• **Task objective**: Each line from the one holding "Identify the document" through the final line of the data below is to be given again exactly, and no other line is to appear.

• **Extracted data entries**:
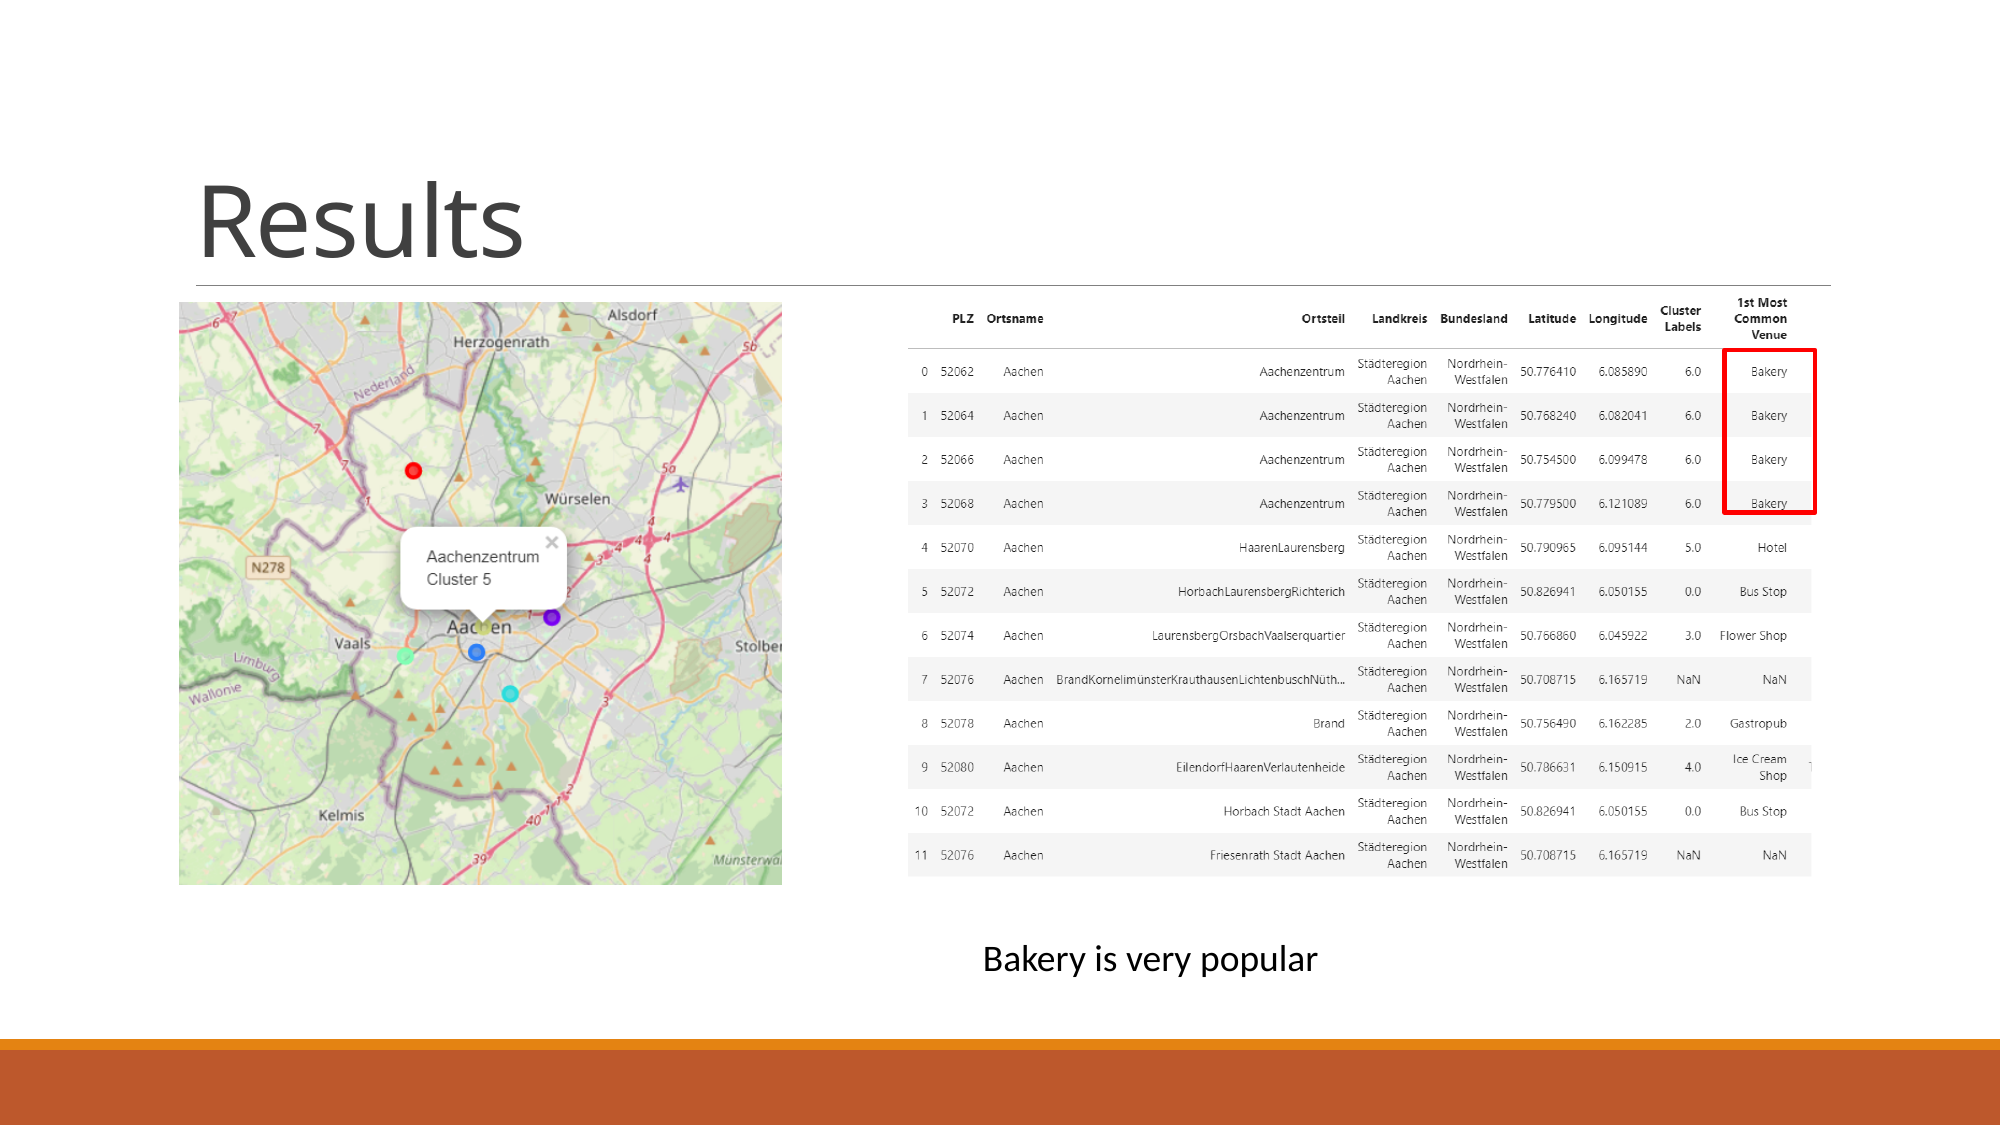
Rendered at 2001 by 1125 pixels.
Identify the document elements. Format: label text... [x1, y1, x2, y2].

picture [899, 294, 1812, 877]
picture [178, 302, 782, 885]
title Results [180, 47, 1830, 285]
text_box Bakery is very popular [968, 926, 1334, 986]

• **Result for this task**:
Identify the document elements. Format: label text... [x1, y1, x2, y2].

picture [899, 294, 1812, 877]
picture [178, 302, 782, 885]
title Results [180, 47, 1830, 285]
text_box Bakery is very popular [968, 926, 1334, 986]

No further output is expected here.